BAB III METODE PENELITIAN

3.1 Jenis Penelitian Penelitian ini adalah survei epidemiologik analitik deskriptif dengan menggunakan rancangan cross-sectional. Penelitian cross-sectional adalah penelitian yang bertujuan untuk mengetahui prevalensi suatu efek atau penyakit pada suatu waktu, oleh karena itu disebut juga dengan studi prevalensi. Prinsip penelitian ini adalah mempelajari hubungan antara variabel bebas faktor risiko dan variabel tergantung efek melalui pengukuran sesaat atau hanya satu kali saja, di mana faktor risiko serta efek tersebut diukur secara bersamaan pada waktu observasi dan yang dinilai adalah subjek yang baru dan yang sudah lama menderita efek yang diselidiki. Hasil penelitian berupa odds ratio OR atau rasio prevalensi yaitu perbandingan antara prevalensi penyakit atau efek pada subjek dari kelompok yang mempunyai faktor risiko, dengan prevalensi penyakit atau efek pada subjek yang tidak mempunyai faktor risiko Ghazali, et al., 2006.

3.2 Populasi dan Sampel

3.2.1 Populasi

Subjek penelitian ini adalah seluruh masyarakat Nagari Bungo Tanjung. Oleh karena karakteristik populasi di nagari Bungo Tanjung bersifat homogen, maka untuk memudahkan penelitian dipilih tiga jorong yang dianggap representatif, karena letaknya berdekatan, dengan total populasi lebih dari setengah populasi nagari dan luas daerah yang juga lebih dari setengah luas nagari secara keseluruhan. Ketiga jorong tersebut adalah Jorong Balai Akad, Jorong Haru, dan Jorong Jambak.

● ● ● ● ● ● ●

> Petunjuk Tugas:
1. Menurut teks metode penelitian, mengapa penelitian hanya dilakukan di tiga jorong dan mengapa ketiga jorong itu dianggap representatif? Jawablah dalam satu sampai tiga kalimat.
2. Sebutkan semua jorong yang dipilih sebagai lokasi penelitian dalam teks metode penelitian.
3. Rancangan apa yang digunakan dalam survei menurut teks metode penelitian?
Data di bawah ini diambil dari sumber yang berbeda.

> Data Tinjauan:
● ● ● ● ● ● ●

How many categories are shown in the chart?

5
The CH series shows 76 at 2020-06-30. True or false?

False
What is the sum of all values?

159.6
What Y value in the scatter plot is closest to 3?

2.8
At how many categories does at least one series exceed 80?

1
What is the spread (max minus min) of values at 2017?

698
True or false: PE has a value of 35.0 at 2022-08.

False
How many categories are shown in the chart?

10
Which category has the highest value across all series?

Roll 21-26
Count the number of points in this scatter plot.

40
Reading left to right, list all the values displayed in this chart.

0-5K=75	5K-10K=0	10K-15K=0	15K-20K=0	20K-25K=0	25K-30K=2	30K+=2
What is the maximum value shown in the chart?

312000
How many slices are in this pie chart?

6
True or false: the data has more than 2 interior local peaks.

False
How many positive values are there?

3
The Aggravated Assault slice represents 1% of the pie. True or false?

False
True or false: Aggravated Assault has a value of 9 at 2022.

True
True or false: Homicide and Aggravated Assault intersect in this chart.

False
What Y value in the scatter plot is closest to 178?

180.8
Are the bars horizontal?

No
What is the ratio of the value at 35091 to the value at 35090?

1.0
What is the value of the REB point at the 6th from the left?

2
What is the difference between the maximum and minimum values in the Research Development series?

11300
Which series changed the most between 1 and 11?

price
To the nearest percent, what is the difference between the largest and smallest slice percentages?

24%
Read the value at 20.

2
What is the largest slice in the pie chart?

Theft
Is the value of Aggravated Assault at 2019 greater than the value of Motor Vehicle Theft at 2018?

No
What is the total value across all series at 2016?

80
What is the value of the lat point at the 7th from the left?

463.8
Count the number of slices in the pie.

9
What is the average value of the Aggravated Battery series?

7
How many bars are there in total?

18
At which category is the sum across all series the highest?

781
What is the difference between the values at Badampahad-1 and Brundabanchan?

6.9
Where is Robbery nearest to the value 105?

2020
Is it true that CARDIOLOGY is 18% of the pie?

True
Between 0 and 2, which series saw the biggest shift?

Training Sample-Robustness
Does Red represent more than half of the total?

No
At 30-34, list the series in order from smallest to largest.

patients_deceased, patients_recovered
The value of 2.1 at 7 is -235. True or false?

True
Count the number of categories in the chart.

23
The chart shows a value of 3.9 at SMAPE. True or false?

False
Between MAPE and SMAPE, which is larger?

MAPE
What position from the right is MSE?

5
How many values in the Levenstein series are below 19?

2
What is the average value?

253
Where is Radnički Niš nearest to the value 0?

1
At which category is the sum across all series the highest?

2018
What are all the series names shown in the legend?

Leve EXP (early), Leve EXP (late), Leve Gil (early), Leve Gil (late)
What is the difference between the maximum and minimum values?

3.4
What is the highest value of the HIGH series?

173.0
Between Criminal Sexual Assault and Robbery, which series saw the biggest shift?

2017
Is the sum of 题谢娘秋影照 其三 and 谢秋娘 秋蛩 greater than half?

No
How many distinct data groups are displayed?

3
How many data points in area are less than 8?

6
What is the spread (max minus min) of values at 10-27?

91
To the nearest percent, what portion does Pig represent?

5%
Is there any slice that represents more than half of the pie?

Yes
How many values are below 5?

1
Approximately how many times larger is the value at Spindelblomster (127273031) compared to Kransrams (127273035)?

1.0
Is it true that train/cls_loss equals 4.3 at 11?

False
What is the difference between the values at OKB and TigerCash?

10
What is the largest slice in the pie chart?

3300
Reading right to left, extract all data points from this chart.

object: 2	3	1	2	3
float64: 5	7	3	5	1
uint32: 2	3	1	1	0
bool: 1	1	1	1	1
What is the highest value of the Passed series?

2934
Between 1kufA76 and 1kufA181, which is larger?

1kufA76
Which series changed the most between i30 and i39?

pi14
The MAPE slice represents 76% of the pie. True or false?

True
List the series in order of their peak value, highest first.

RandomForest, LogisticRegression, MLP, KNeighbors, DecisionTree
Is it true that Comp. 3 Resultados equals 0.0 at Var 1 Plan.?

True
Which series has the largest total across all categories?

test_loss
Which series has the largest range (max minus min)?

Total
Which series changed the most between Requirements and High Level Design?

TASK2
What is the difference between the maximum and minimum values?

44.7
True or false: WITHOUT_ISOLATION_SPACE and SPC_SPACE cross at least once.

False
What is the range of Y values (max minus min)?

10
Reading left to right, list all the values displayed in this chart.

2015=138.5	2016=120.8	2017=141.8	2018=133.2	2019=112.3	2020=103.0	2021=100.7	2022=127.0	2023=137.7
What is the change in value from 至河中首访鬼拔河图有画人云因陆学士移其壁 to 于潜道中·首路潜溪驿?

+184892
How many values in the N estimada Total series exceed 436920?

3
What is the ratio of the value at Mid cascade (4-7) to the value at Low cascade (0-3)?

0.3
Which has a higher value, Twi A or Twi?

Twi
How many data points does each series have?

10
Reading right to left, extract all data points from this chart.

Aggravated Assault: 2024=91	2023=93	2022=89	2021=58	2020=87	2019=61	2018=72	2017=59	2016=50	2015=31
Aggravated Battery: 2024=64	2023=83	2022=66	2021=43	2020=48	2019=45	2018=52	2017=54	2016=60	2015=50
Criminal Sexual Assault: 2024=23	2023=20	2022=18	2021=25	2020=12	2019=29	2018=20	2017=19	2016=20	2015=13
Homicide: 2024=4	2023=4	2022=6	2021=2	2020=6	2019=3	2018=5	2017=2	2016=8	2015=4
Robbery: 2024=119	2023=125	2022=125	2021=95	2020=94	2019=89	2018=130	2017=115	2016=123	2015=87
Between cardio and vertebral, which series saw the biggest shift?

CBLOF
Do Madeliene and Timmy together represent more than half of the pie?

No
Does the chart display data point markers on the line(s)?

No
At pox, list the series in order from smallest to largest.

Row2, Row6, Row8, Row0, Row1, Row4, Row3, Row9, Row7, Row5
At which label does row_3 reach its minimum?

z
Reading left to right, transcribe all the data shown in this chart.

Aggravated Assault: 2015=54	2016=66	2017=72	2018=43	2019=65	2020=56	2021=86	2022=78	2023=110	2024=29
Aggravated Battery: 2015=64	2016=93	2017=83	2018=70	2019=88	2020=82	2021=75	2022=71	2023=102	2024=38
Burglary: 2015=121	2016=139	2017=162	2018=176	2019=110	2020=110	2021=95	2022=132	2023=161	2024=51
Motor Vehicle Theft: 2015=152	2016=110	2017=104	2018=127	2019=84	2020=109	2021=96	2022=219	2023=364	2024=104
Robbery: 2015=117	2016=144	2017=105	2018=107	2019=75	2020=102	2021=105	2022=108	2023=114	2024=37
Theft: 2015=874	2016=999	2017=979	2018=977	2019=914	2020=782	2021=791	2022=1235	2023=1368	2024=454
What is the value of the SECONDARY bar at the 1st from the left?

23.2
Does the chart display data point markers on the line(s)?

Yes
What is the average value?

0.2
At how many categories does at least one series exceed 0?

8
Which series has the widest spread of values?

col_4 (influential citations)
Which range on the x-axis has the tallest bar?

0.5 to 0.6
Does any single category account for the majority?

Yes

● ● ● ● ● ● ●

> Kunci Jawaban:
1. Tiga jorong dipilih untuk memudahkan penelitian karena karakteristik populasi di Nagari Bungo Tanjung bersifat homogen. Ketiganya dianggap representatif karena letaknya berdekatan, total populasinya lebih dari setengah populasi nagari, dan luas daerahnya juga lebih dari setengah luas nagari secara keseluruhan.

2. Jorong Balai Akad, Jorong Haru, dan Jorong Jambak.

3. Rancangan cross-sectional.